Assignment
Locate the string "worn" in the records below. Copy every line where it occurs.

Material for this task START

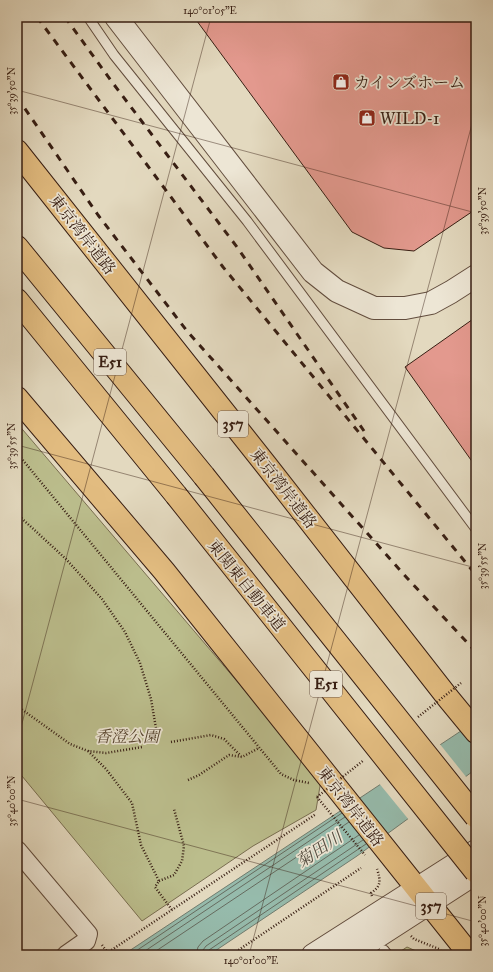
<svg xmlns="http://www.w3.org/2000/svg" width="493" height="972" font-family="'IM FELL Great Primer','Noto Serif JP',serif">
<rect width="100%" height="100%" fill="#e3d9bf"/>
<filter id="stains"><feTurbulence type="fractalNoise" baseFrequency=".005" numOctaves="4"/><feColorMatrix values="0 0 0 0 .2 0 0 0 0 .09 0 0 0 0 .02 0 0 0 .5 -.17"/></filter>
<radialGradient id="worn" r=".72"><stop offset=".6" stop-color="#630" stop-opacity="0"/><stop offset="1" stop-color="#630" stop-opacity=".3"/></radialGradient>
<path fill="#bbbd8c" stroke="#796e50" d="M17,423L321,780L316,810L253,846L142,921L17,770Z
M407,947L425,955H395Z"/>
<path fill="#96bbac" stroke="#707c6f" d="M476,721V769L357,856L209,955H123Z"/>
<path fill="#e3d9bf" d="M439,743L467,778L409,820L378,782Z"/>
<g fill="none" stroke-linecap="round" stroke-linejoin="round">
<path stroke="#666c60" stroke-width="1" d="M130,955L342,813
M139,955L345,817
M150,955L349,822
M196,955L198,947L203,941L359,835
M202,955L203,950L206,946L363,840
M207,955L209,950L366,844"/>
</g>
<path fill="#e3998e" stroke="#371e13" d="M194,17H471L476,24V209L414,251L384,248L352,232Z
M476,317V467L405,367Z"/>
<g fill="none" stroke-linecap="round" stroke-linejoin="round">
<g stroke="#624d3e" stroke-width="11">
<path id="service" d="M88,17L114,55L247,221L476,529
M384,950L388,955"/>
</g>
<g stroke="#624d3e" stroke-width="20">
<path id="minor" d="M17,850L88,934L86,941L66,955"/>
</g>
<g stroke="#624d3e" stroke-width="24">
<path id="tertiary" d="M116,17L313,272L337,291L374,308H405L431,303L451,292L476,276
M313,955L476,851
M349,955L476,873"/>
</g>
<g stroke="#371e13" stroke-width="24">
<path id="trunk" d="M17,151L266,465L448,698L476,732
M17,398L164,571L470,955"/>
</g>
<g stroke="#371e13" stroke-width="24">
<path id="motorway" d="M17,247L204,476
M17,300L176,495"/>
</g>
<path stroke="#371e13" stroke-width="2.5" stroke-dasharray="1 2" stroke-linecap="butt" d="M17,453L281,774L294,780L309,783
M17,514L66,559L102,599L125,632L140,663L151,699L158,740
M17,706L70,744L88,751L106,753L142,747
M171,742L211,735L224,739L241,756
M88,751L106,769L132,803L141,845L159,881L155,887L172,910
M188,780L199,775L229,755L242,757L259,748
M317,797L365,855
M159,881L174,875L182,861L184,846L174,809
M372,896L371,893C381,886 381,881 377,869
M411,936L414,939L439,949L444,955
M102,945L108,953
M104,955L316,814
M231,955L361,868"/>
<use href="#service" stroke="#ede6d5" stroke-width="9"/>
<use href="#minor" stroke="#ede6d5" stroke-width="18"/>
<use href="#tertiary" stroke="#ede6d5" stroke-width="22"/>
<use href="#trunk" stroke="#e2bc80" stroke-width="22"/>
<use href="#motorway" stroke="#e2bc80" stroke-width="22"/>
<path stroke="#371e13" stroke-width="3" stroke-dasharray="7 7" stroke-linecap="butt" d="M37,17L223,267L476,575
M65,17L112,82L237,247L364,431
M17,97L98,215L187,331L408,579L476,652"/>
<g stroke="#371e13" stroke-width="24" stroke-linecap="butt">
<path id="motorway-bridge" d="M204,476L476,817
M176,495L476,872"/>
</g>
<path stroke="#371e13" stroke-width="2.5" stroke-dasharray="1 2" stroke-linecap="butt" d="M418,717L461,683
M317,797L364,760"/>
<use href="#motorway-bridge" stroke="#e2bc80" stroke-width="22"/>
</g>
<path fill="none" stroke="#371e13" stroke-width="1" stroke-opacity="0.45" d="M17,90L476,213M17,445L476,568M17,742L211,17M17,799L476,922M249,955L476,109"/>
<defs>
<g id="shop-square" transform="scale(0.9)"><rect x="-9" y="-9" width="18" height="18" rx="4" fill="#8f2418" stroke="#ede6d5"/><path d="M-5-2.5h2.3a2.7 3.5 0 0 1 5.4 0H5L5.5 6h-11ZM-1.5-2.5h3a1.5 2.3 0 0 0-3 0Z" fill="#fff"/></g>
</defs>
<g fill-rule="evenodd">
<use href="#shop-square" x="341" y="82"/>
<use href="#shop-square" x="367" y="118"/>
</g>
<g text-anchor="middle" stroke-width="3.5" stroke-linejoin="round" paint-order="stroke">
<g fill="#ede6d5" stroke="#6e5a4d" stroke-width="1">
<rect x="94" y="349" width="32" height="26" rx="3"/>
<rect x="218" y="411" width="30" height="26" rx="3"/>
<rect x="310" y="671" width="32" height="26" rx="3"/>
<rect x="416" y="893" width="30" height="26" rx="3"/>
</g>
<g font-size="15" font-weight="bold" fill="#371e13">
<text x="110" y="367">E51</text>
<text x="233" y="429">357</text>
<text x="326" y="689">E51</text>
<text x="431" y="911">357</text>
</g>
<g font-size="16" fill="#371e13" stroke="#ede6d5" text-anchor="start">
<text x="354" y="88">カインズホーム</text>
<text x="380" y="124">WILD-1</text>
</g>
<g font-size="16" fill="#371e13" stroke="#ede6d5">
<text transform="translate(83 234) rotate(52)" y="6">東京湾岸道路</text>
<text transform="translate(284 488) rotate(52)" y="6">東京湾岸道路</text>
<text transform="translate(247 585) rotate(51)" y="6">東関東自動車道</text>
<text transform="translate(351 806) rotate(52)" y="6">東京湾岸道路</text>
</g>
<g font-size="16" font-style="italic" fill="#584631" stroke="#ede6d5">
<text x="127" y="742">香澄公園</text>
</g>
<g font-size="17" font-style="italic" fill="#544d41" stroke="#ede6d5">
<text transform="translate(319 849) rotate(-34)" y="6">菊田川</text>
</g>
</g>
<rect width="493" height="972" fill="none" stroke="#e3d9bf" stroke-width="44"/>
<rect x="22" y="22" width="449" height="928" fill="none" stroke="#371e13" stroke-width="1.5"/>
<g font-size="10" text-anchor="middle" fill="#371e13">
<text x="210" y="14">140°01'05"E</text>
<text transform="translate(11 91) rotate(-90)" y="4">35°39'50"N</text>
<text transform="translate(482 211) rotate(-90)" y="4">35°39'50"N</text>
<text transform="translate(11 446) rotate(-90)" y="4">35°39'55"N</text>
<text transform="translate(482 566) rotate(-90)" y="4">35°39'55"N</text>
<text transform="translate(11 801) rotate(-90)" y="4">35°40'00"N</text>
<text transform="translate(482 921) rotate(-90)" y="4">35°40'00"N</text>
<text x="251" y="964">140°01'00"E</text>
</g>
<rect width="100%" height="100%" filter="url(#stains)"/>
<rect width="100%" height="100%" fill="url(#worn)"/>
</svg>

Material for this task END

Problem solution
<radialGradient id="worn" r=".72"><stop offset=".6" stop-color="#630" stop-opacity="0"/><stop offset="1" stop-color="#630" stop-opacity=".3"/></radialGradient>
<rect width="100%" height="100%" fill="url(#worn)"/>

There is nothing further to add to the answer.